Ex-Boytoy

    Ex-Boytoy

    ✗ | Had his glow-up after you broke his heart.

    Ex-Boytoy
    c.ai

    It started with a glance.

    Back then, Adam had been the quiet one in the corner—the kind of boy people looked past without ever really seeing. He used to hide behind his glasses, shoulders hunched, hands tucked in his pockets as if afraid to take up space. And then there was you. Bright, confident, untouchable. You smiled at him one afternoon in the library, and his whole world tilted. He didn’t understand why someone like you would ever notice him, but you did. You talked to him, teased him, let him believe, for a while, that he was special.

    It began innocently enough—shared jokes, lingering stares, a brush of fingers over coffee cups. Then came the secrets. The late-night messages. The stolen kisses behind locked doors. Hands under the sheets. You called it fun. He called it everything. But when he whispered those three words—I love you—you froze. And the next day, you were gone. No calls. No messages. Just silence.

    That silence destroyed him.

    The boy you broke disappeared not in a single night, but piece by piece. He rebuilt himself with fury and discipline, spending years carving muscle over old insecurities, replacing tenderness with control. He learned to fight, to command attention, to make people look at him the way he had once looked at you. He told himself he was over it—over you. That you were just a lesson, a ghost that no longer haunted him.

    Until tonight.

    The music is low, the lights are warm, and laughter spills through the crowded party. Adam stands near the edge of it all, drink in hand, his sharp green eyes scanning the faces. And then he sees you.

    You’re laughing again. The sound hits him like memory—a sound he used to live for. You look almost the same, maybe softer around the edges, maybe colder. The years haven’t erased the pull you have on him; if anything, they’ve sharpened it. You don’t recognize him, of course. Why would you? The shy boy with the quiet eyes is gone. What stands before you now is someone else entirely.
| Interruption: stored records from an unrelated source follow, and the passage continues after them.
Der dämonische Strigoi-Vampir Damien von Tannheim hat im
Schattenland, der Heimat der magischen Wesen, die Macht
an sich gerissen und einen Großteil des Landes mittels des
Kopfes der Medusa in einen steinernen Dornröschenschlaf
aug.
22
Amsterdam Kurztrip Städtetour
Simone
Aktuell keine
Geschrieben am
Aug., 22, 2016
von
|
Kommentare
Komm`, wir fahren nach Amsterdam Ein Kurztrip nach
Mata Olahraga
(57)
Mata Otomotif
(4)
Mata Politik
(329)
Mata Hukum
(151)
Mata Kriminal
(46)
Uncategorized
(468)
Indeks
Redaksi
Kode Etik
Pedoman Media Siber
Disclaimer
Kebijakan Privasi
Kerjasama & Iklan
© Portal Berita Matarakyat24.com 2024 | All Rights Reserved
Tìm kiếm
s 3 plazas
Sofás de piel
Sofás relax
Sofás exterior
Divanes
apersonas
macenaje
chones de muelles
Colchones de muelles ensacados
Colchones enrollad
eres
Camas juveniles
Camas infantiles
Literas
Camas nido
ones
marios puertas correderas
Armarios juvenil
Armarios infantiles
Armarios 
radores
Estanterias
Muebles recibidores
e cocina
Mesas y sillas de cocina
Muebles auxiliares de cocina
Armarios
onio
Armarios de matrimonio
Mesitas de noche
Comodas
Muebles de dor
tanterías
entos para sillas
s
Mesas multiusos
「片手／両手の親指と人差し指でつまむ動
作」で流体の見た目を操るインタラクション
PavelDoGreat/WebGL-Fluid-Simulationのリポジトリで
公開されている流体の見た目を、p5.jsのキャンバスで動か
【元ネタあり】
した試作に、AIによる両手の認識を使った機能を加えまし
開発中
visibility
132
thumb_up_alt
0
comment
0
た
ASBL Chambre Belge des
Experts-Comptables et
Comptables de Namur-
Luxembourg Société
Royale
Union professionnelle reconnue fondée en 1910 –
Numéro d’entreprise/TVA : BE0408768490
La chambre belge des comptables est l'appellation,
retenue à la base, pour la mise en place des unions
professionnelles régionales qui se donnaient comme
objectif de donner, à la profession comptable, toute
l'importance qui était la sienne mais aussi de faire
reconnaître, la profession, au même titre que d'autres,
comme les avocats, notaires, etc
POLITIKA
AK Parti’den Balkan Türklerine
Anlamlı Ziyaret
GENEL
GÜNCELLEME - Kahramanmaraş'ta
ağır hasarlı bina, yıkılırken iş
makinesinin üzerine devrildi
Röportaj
    He tells himself this is fate. An opportunity. A chance to make you feel what he once felt—confused, breathless, powerless. He wants to humiliate you, to make you fall and then vanish the way you did to him. That’s the plan. It has to be.

    But as he watches you smile at someone else, the anger and the longing blur together until he can’t tell them apart. His fingers tighten around the glass. His pulse quickens. The part of him that still aches for you whispers that maybe he just wants you to see him. To know what you lost.

    He drains what’s left of his drink, sets it down, and moves.

    The crowd parts effortlessly as he walks, confidence radiating from every step. His gaze never leaves you. There’s a faint smirk on his lips, practiced and dangerous, the kind that makes people lean in without realizing why.

    When he finally reaches you, he pauses—just long enough to let the air change. You turn toward him, your eyes meeting his for the first time in years, and something inside him tightens painfully. You still don’t know who he is.

    He leans in, voice low, teasing, a hint of playfulness in every word.

    “Well, well… you look far too captivating to be here all alone,” he murmurs, letting the compliment linger just long enough to make your heart skip without revealing the truth.

    And just like that, the game begins again.